How is it that the biggest complaint that most young women have about most men today is their stunning lack of masculinity?

How is it that so many people idolize cops and soldiers who do whatever it takes to get the job done on the big screen and then endlessly complain about the men who do that dirty, tough and chaotic work in the real world?

How did we get to the point where we reward and celebrate victims with gushing articles and GoFundMe accounts while many successful people are treated like they committed a crime by actually outperforming other people by a large enough margin to get a huge financial reward for it?

How did our political discussions and much of our culture become dominated by whichever pathetic wimps are fastest to cry out that they’re “offended” or that someone else is being “insensitive?”

Have we had so much financial success that we’ve become a silver spoon nation full of spoiled brats? Are we the trust fund babies demanding to spend the money from the family business as we see fit without ever paying attention to how it was earned in the first place?

If so, we better wake up because America can’t pay its bills and the higher our taxes and government spending get, the poorer our nation is going to become. The bigger the tick gets, the less blood there is for the dog. That’s doubly true since we’ve been hit with the Coronavirus. We’re driving ourselves into an economic depression, yet so many people think the government can still pay the bills for half of the country long-term despite sky-high unemployment and dramatically reduced tax dollars rolling in.

We are a society that has become so over-feminized that we’ve stopped embracing many of the more manly virtues that have made us a great nation.

Unfortunately, we seem to have forgotten that it wasn’t our wonderful communication skills and sensitivity to people’s feelings that made this a great nation. We became a superpower because we out-built, out-fought, and outworked everyone else.

Have we gotten so confident of our place in the world without the Soviet Union to challenge us that we believe being a rich superpower is our unchallenged birthright?

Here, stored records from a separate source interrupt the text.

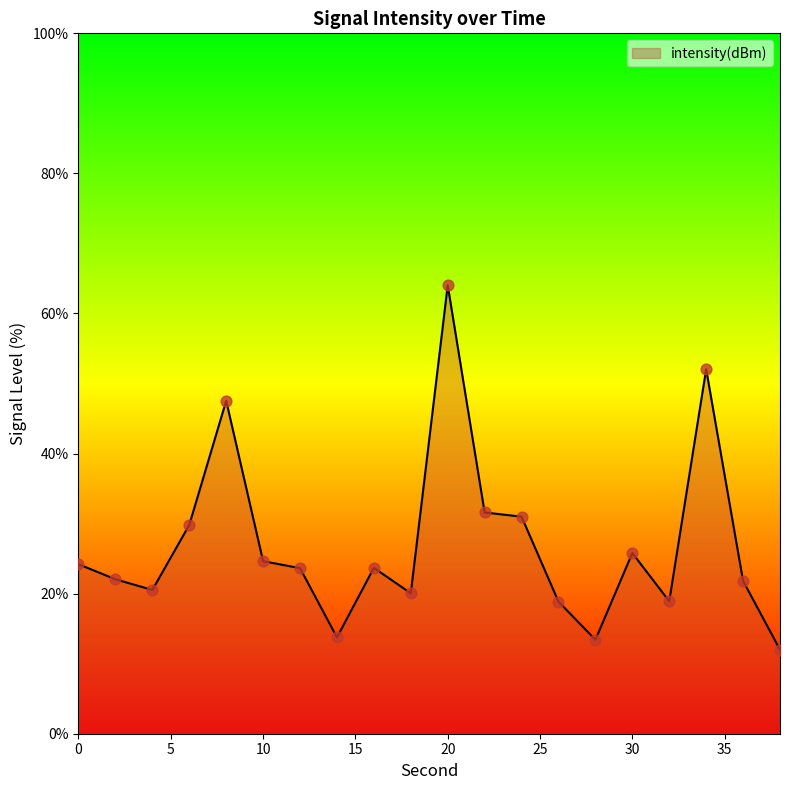

What is the smallest value displayed?

12.0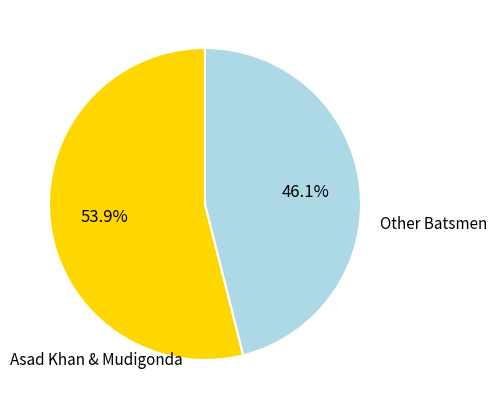

Is there any slice that represents more than half of the pie?

Yes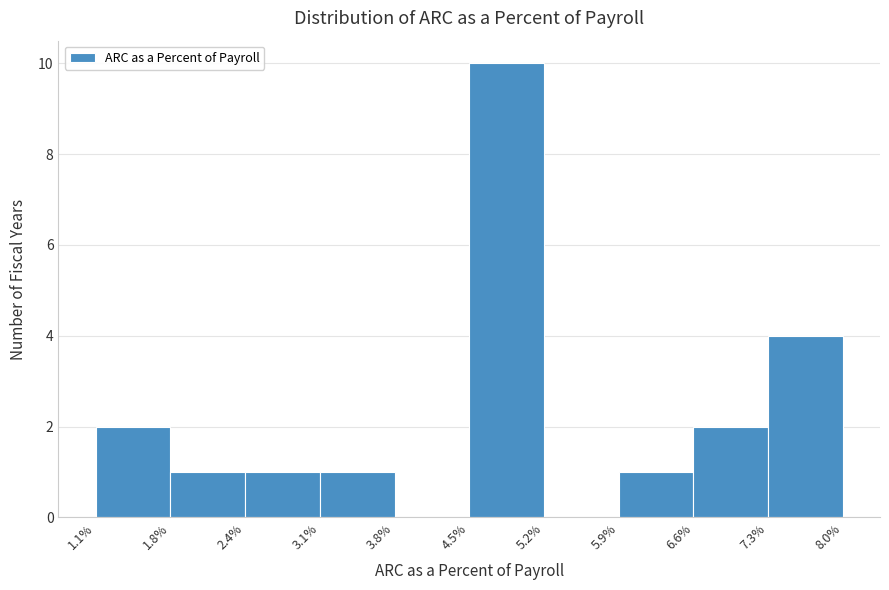

Over which range of the x-axis is the bar tallest?

4.5% to 5.2%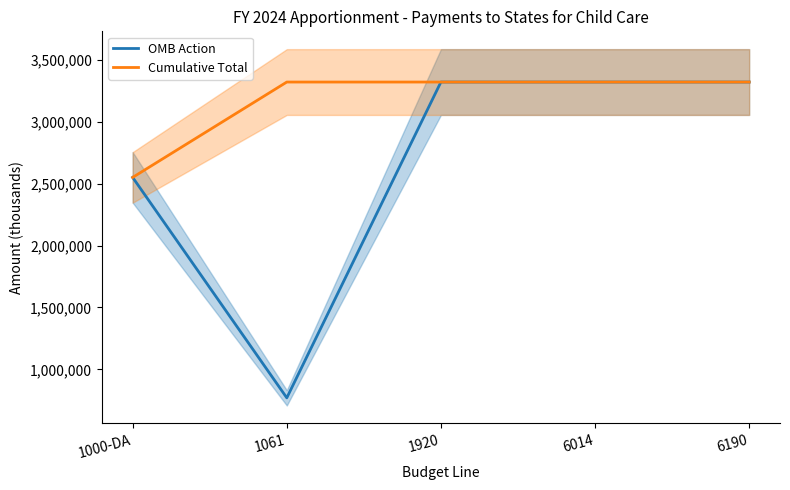

What is the difference between the maximum and minimum values in the Cumulative Total series?

770000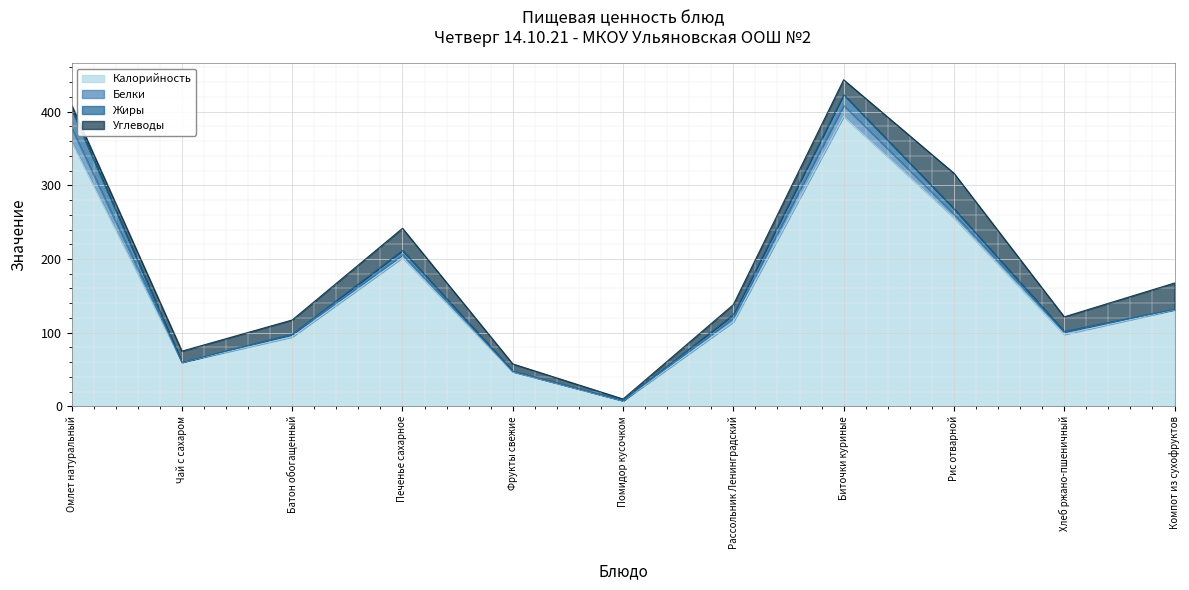

What is the value of the Жиры point at the 10th from the left?

0.6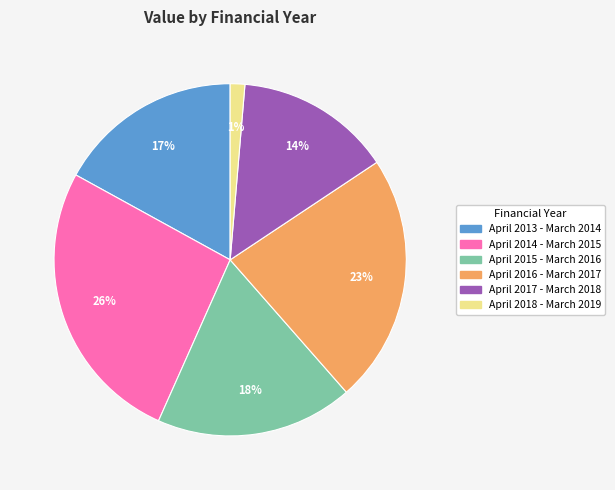

To the nearest percent, what is the average slice percentage?

17%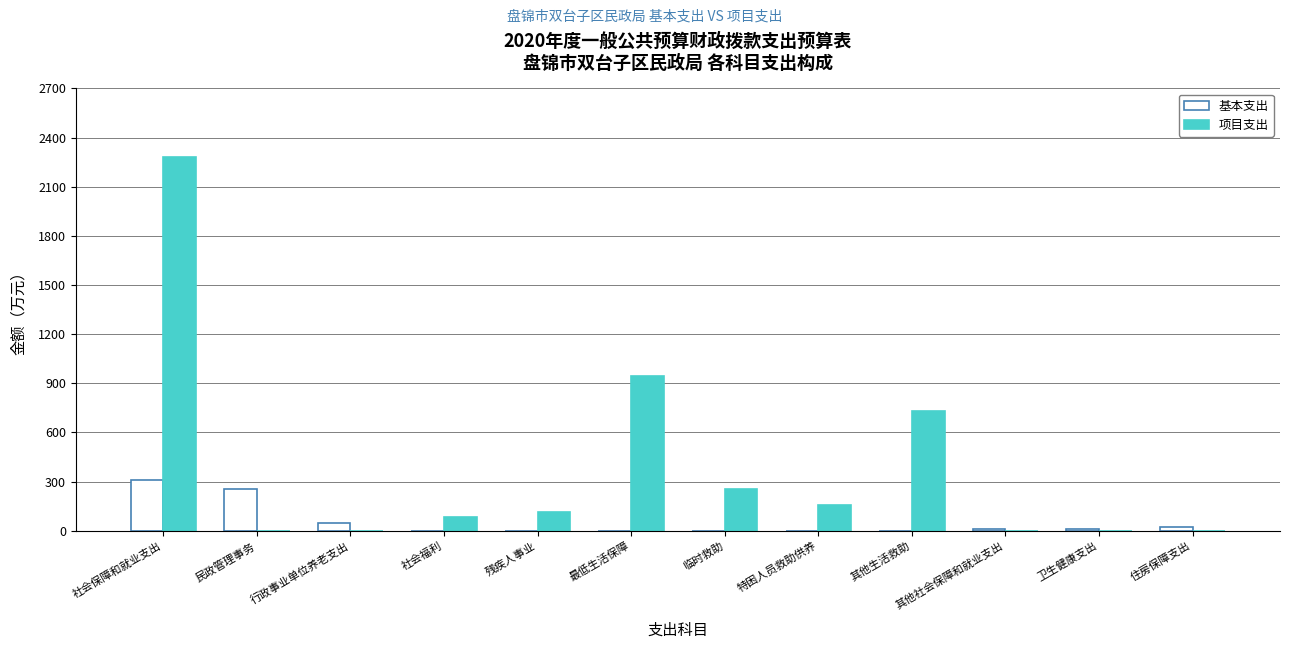

Is the value of 项目支出 at 临时救助 greater than the value of 基本支出 at 其他社会保障和就业支出?

Yes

If so, then we should remember that today’s superpower is tomorrow’s Ottoman Empire. The haunting end of Shelley’s classic poem Ozymandias should speak to us…

And on the pedestal these words appear:

‘My name is Ozymandias, king of kings:

Look on my works, ye Mighty, and despair!’

Nothing beside remains. Round the decay

Of that colossal wreck, boundless and bare

The lone and level sands stretch far away.”

All of America hasn’t descended into mewling about First World problems and caterwauling about grievances previous generations of Americans would have laughed at. We have soldiers fighting for our freedom, a thin blue line protecting us from thugs on the streets, firemen risking their lives, hardnosed capitalists running their businesses and plenty of tough, independent, self-reliant Americans who work hard, play by the rules and who don’t need to be babied along or forced to stay inside “for their own good.”

If America’s future is going to be as bright as its past, we need a lot more tough people who can solve their own problems and a lot fewer wimpy, whining children masquerading as adults that want big daddy government to fix all their problems.